Battle for Best-Sellerdom Tears Retirement Village Apart

SARASOTA, Florida.  For four years Ed Schnorr labored away at his memoirs, his first attempt at long-form writing after a forty-year career as a tool-and-die manufacturer.  “It was a labor of love,” he says wistfully.  “One reviewer said it was a charming look back on a happy life by a man who now focuses on his grandchildren,” he says.  When this reporter asks him what publication the quote–which is featured as a “blurb” on the back cover of “Loving Life . . . Now That I’m Retired!”–appeared in, Schnorr says “None, actually,” but not at all sheepishly.  “I paid $57 to my publishing company for it, so I know it’s legit.”


“That guy couldn’t write his way out of a Barnes & Noble bag!”

With 1,000 copies of his self-published book to unload Schnorr made himself a nuisance at pickle ball courts, bridge clubs and show-tune nights in Boca Del Vista Rey Retirement Village here, and against all odds he actually made a few sales to his fellow retirees, bringing his unsold inventory down to 977.  “I’ll admit I bought a copy,” says Mort Schusterman, a former bra and girdle manufacturer, “but it was only to get rid of the bum.”


“No thanks, I already bought somebody’s memoirs.”

But over the last few months sales slowed to a halt, and after asking around Schnorr found out why.  “Cut-throat competition,” he says, with a nod over his shoulder at Mel Cates, who is pushing his memoirs–“How I Made Money, Made Friends, and Did Good at the Same Time!”–on two couples enjoying lunch at the clubhouse here.  “He basically copied my literary style and my business model,” Schnorr says bitterly.  “The only thing he changed was the names of the grandchildren, otherwise I could sue him for plagiarism.”
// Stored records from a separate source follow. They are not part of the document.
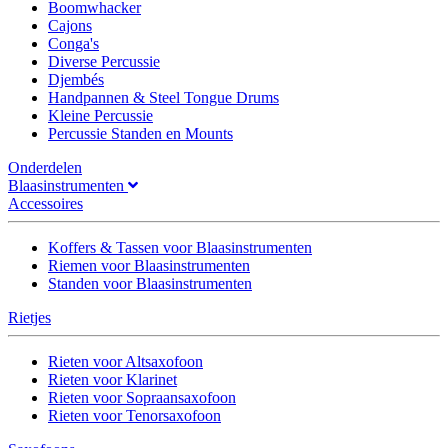
Boomwhacker
Cajons
Conga's
Diverse Percussie
Djembés
Handpannen & Steel Tongue Drums
Kleine Percussie
Percussie Standen en Mounts
Onderdelen
Blaasinstrumenten
Accessoires
Koffers & Tassen voor Blaasinstrumenten
Riemen voor Blaasinstrumenten
Standen voor Blaasinstrumenten
Rietjes
Rieten voor Altsaxofoon
Rieten voor Klarinet
Rieten voor Sopraansaxofoon
Rieten voor Tenorsaxofoon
Self-published memoirs are a popular activity among retirees, particular former owners of middle-market companies who sold their businesses and now find themselves unable to boss people around.  “It’s the feeling of ‘Is that all there is?’ when you get a check big enough to pay off your bank loans but not a whole lot more,” says psychologist Eleanor Schulman who counsels the spouses of many such men.  “They’re searching for some tangible confirmation that they were once a big deal, just in case their wives die before them and they need a pick-up line when they’re standing in line with a package of adult diapers under their arm at the drug store.”

 


“Here comes Schnorr.  Act dead, maybe he’ll go away.”

 

Literary rivalries tend to be bitter, but Schnorr and Cates have so far avoided the fisticuffs that writers from Hemingway to Norman Mailer have resorted to in order to establish their male dominance over rivals in a sector whose only clear measure of success is sales.  That hasn’t stopped them from sniping at each other over perceived small-bore miscues, however.  “He calls himself a writer,” Schnorr says, as he flips through a borrowed copy of Cates’ memoir.  “He forgot to put ‘I’ before ‘E’ here where he talks about his nieghbors.”